Because The Knot Worldwide is privately held, it’s hard to know what exactly it’s worth but we can get a pretty good idea from the most recent public financials I could find. Those numbers report that XO Group made $43.1 million in revenue in the third quarter of 2018 alone, up 6 percent from the same period in 2017. At last count, the U.S. wedding industry in total made $72 billion in annual revenue.

Clearly, The Knot isn’t hurting for money. But that might not always be the case.

For too long, couples have swallowed the reality that the average cost of a wedding in the U.S. is more than 30 grand. “Well, that’s just what these things cost,” they say as they take out “wedding loans.” 

The Knot makes the completely unreasonable pill of modern wedding planning easier to swallow by downplaying outrageous spending and giving only passing mention to the realities that engaged couples face as they plan their weddings.

In an article about how weddings have changed in the past decade, The Knot doesn’t talk about anything that institutes like Pew Research Center report engaged couples — who are often Millennials and, increasingly, Generation Z — are actually thinking about: student loans, climate change, institutional racism

Instead, The Knot quotes weddings vendors who say things like “Today, it’s about having that ‘wow’ moment” and then goes on to recommend “champagne flute escort display walls and decadent edible experiences (think: experiential hors d’oeuvres, coffee, margarita, and late-night burrito bars).” 

The Knot minimizes truly interesting trends — like a move toward more sustainable weddings, which only gets a static, un-hyperlinked bar graph in the 2019 Real Weddings study — in favor of links to articles of couples “showcasing their personality through colorful attire” and “even including pets in their ceremony—ring bearer anyone?”

I like fresh outfits and cute dogs as much as the next person but come on? Really? The best you can give me is a stat about how 17 percent of couples are “incorporating monograms throughout the day”?

How people react

When The Knot shared the average cost of a wedding in 2018 through a Facebook post, people responded by tagging their loved ones and laughing.

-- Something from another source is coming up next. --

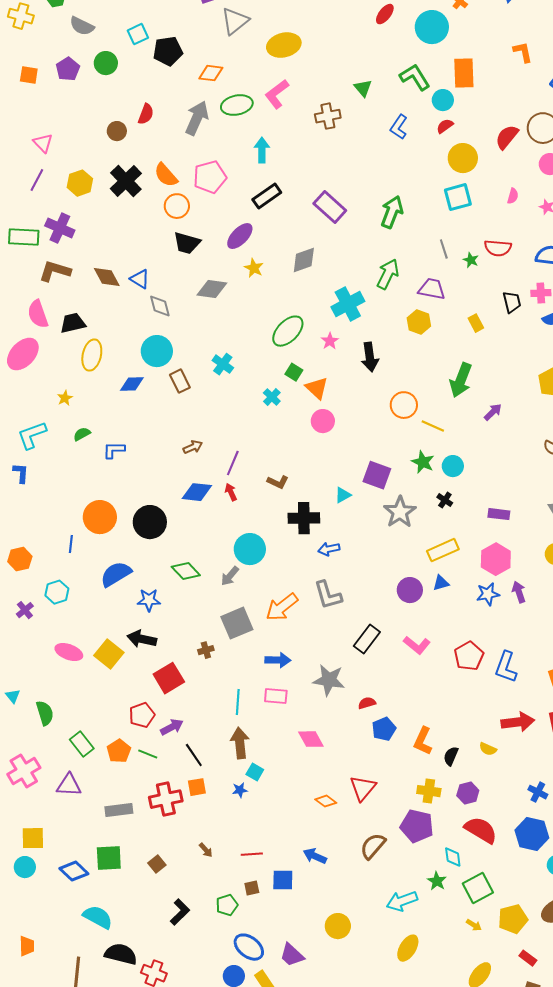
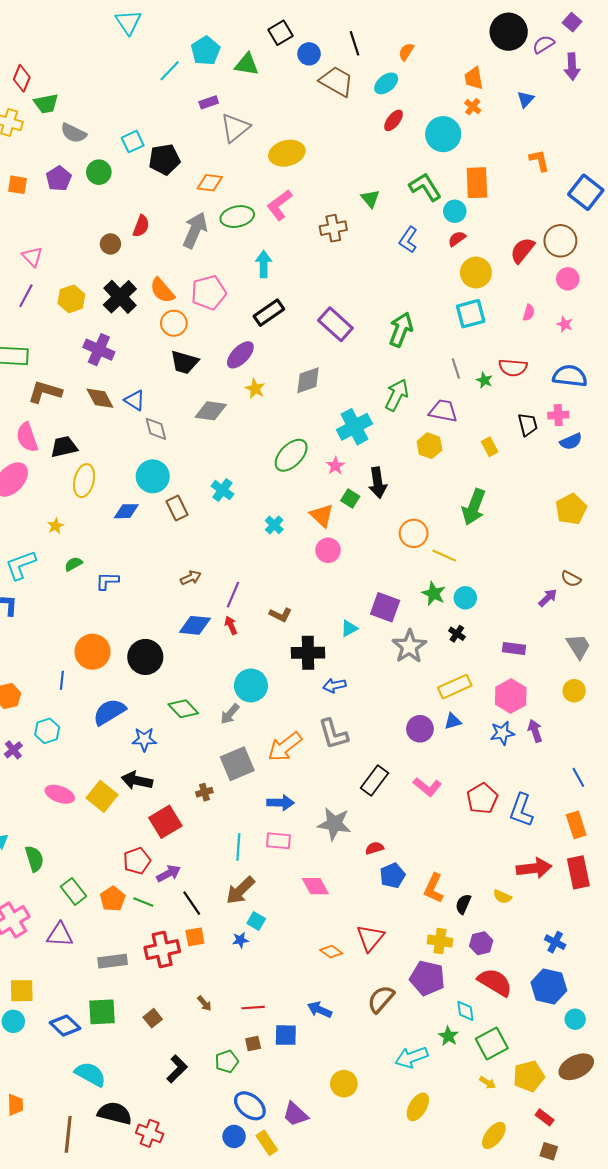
purple cross: (60, 228) -> (99, 350), moved
green square: (294, 372) -> (350, 499), moved
purple arrow: (493, 412) -> (548, 598), moved
brown arrow: (240, 743) -> (240, 890), turned -128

“I think not lol,” Alexa Vinkler told Justin Vinkler. “I agree lol,” Justin replied.

“Show Dad,” Selena Hanzel told Yvonne Garza Arndt.

“Sure you want to get married? Lol,” Sierra Danielle Hall asked Matthew Melton Cetnar. 

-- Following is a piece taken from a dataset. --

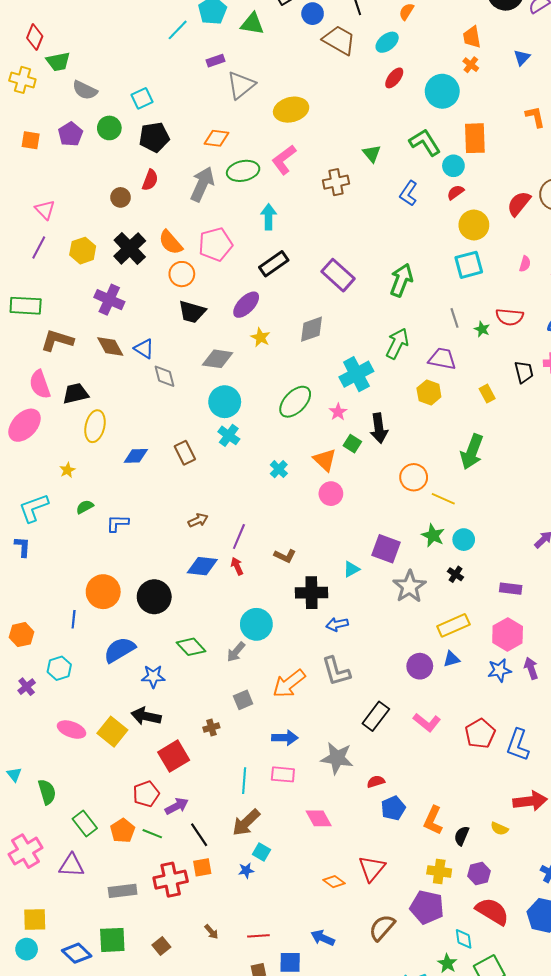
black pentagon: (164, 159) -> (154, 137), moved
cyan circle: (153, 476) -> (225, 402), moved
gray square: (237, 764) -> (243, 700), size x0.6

The comments go on and on. They are nearly universally about how outrageous the dollar amount that The Knot announced with a drumroll is. 

The Knot knows what’s up. They know what people are saying on Facebook. Why else hedge their own articles with lines like “Don’t let this number scare you—it’s an average!” and “Before you start hyperventilating…”?

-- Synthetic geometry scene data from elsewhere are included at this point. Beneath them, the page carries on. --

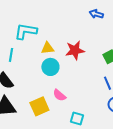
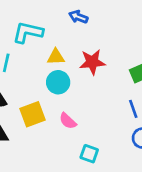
blue arrow: (96, 14) -> (78, 17), moved
yellow square: (39, 106) -> (32, 114), moved

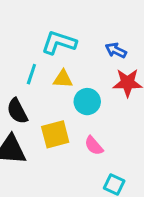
blue arrow: (78, 17) -> (116, 50), moved
yellow triangle: (56, 57) -> (63, 79), moved

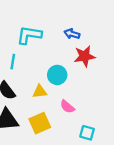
yellow triangle: (63, 79) -> (40, 92), moved
yellow square: (55, 134) -> (40, 123), moved

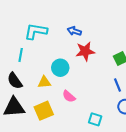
cyan square: (87, 133) -> (95, 119), moved

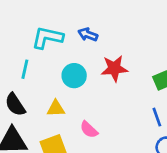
blue arrow: (74, 31) -> (88, 35), moved
cyan circle: (60, 68) -> (74, 76), moved

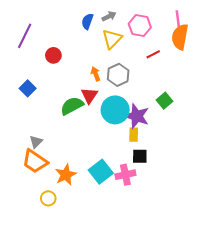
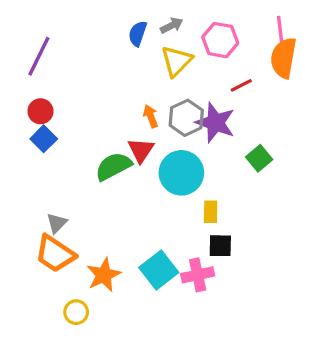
red circle: (53, 55) -> (40, 111), moved
purple star: (137, 116) -> (215, 123), moved

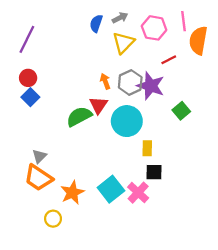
pink line: (280, 30) -> (184, 21), moved
pink cross: (198, 275) -> (138, 193), turned -35

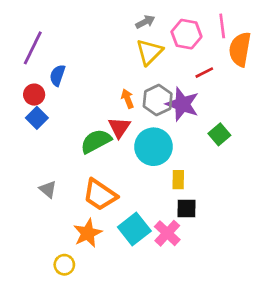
blue semicircle: (96, 23) -> (57, 75), moved
gray triangle: (39, 156) -> (48, 189), turned -35
orange trapezoid: (38, 178) -> (100, 195), moved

But instead of offering couples real solutions for real problems — instead of acknowledging WHY couples are hyperventilating at all — The Knot links to weddings in treehouses. They say couples are just really into “personalization.”

“Couples are investing in hyper-personalized events infused with meaningful details, like their go-to movies or their favorite date-night food,” says The Knot. “Today’s couples want their wedding to be a true expression of their unique love story and for guests to leave saying, ‘That was so them.’”

What The Knot completely ignores — or maybe doesn’t even realize? — is that a couple’s “true expression of their unique love story” increasingly means not taking out a new credit card to pay for their wedding. “That was so them” is short-hand for “take your $33,931 average and shove it.”

If you’re The Knot, the changing reality of wedding planning has to be scary. It has to be hard to post your fancy survey and be met with 198 comments about how ridiculous it is.

What this all means

Change in the wedding industry won’t happen overnight. It might not even happen in my lifetime. What with the fresh birth of the monolith that is The Knot Worldwide, The Knot will continue to be a powerhouse in my industry for decades to come.

But not forever.

The Knot’s own survey predicts as much. It’s right there in black and white: If The Knot doesn’t adapt, it will die.

Because that’s what The Knot’s 2019 Real Weddings Study actually tells us: Couples deserve better and, finally, they’re beginning to believe it.

And that is a change worth celebrating.